Zusammenfassend ergibt sich sohin, dass den Angaben des Zeugen bei weitem der Vorzug zu geben war gegenüber den kaum nachvollziehbaren und auch nicht glaubwürdig wirkenden Schilderungen des Berufungswerbers. Deshalb konnte dem Rechtsmittel hinsichtlich der Fakten 1. und 2. des angefochtenen Straferkenntnisses kein Erfolg beschieden sein.

 

Zur Strafbemessung wird in diesen beiden Punkten bemerkt:

 

Die Fahrmanöver des Berufungswerbers gehören zweifellos zu jenen, die der Verkehrssicherheit sehr abträglich sind. Ein Fahrzeuglenker schafft dadurch unnötigerweise gefährliche Verkehrssituationen, wenn er einen Fahrstreifenwechsel nicht anzeigt und diesem zudem so abrupt durchführt, dass ein nachkommender Fahrzeuglenker nicht damit rechnen kann und deshalb zu Brems- oder Ausweichmanövern gezwungen wird.
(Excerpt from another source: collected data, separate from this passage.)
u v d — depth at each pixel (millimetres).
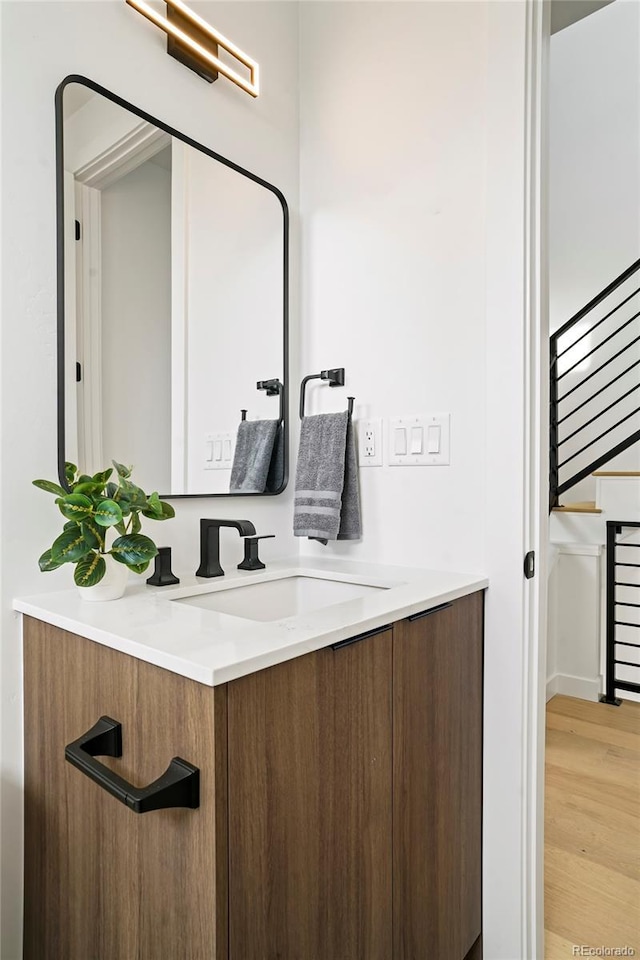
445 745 1052
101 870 788
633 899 1422
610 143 3926
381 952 887
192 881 642
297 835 728
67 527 903
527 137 1118
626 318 3840
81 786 823
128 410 1124
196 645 699
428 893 1009
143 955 716
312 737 749
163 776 644
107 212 1082
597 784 1984
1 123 927
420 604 957
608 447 3883
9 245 940
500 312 1147
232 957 637
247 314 1379
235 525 1136
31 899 933
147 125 1149
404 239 1320
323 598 1269
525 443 1122
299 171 1531
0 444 932
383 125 1360
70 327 1023
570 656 2861
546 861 1570
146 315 1152
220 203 1306
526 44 1113
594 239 3984
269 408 1442
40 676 909
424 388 1284
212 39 1252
Dadurch kann es wiederum zu einer Gefährdung weiterer Verkehrsteilnehmer kommen.

 

Die von der Erstbehörde für die beiden Übertretungen festgesetzten Geldstrafen bewegen sich im untersten Bereich des Strafrahmens und können daher von vornherein nicht als überhöht angesehen werden. Dem Berufungswerber kamen keinerlei Milderungsgründe, insbesondere nicht jener der verwaltungsstrafrechtlichen Unbescholtenheit, zugute.

 

Auf seine persönlichen Verhältnisse, insbesondere seine finanzielle Situation, war nicht weiter einzugehen, da von jedermann, der als Lenker eines Kraftfahrzeuges am Straßenverkehr teilnimmt, erwartet werden muss, dass er Verwaltungsstrafen, zumindest solche wie gegenständlich verhängt, ohne weiteres zu bezahlen in der Lage ist.

 

Insoweit der Berufung Folge gegeben wurde (Faktum 3. des Straferkenntnisses) ist darauf zu verweisen, dass hier der Spruch des angefochtenen Straferkenntnisses den Tatvorwurf nicht hinreichend umschreibt. Die herangezogene Bestimmung des § 9 Abs.6 StVO 1960 sieht nämlich vor, dass wenn auf der Fahrbahn für das Einordnen zur Weiterfahrt Richtungspfeile angebracht sind, die Lenker ihre Fahrzeuge je nach der beabsichtigten Weiterfahrt einzuordnen haben. Die Lenker von Fahrzeugen müssen jedoch auch dann im Sinne der Richtungspfeile weiterfahren, wenn sie sich nicht der beabsichtigten Weiterfahrt entsprechend eingeordnet haben. Dem Spruch eines Strafbescheides und demnach auch einer im Sinne des § 31 Abs.2 VStG fristgerechten Verfolgungshandlung muss daher zu entnehmen sein, dass ein Fahrzeuglenker nicht im Sinne der Richtungspfeile weitergefahren ist. Die Verwendung des bloßen Oberbegriffes "Bodenmarkierungen" reicht hier nicht aus. Eine Verfolgungshandlung mit einer Konkretisierung des Tatvorwurfs in diese Richtung lässt sich dem vorgelegten Verfahrensakt nicht entnehmen, sodass unter Anwendung der Bestimmung des § 45 Abs.1 Z3 VStG hier mit der Einstellung des Verwaltungsstrafverfahrens – ausschließlich aus diesem formalen Grund – vorzugehen war.

 

Zu II.:

Die Entscheidung über die Kosten stützt sich auf die im Spruch angeführten gesetzlichen Bestimmungen.

 

 

Rechtsmittelbelehrung:

Gegen diesen Bescheid ist kein ordentliches Rechtsmittel zulässig.

 

 

Hinweis:

Gegen diesen Bescheid kann innerhalb von sechs Wochen ab seiner Zustellung eine Beschwerde an den Verfassungsgerichtshof und/oder an den Verwaltungsgerichtshof erhoben werden; diese muss – von gesetzlichen Ausnahmen abgesehen – jeweils von einer bevollmächtigten Rechtsanwältin oder einem bevollmächtigten Rechtsanwalt eingebracht werden. Für jede dieser Beschwerden ist eine Eingabegebühr von 220 Euro zu entrichten.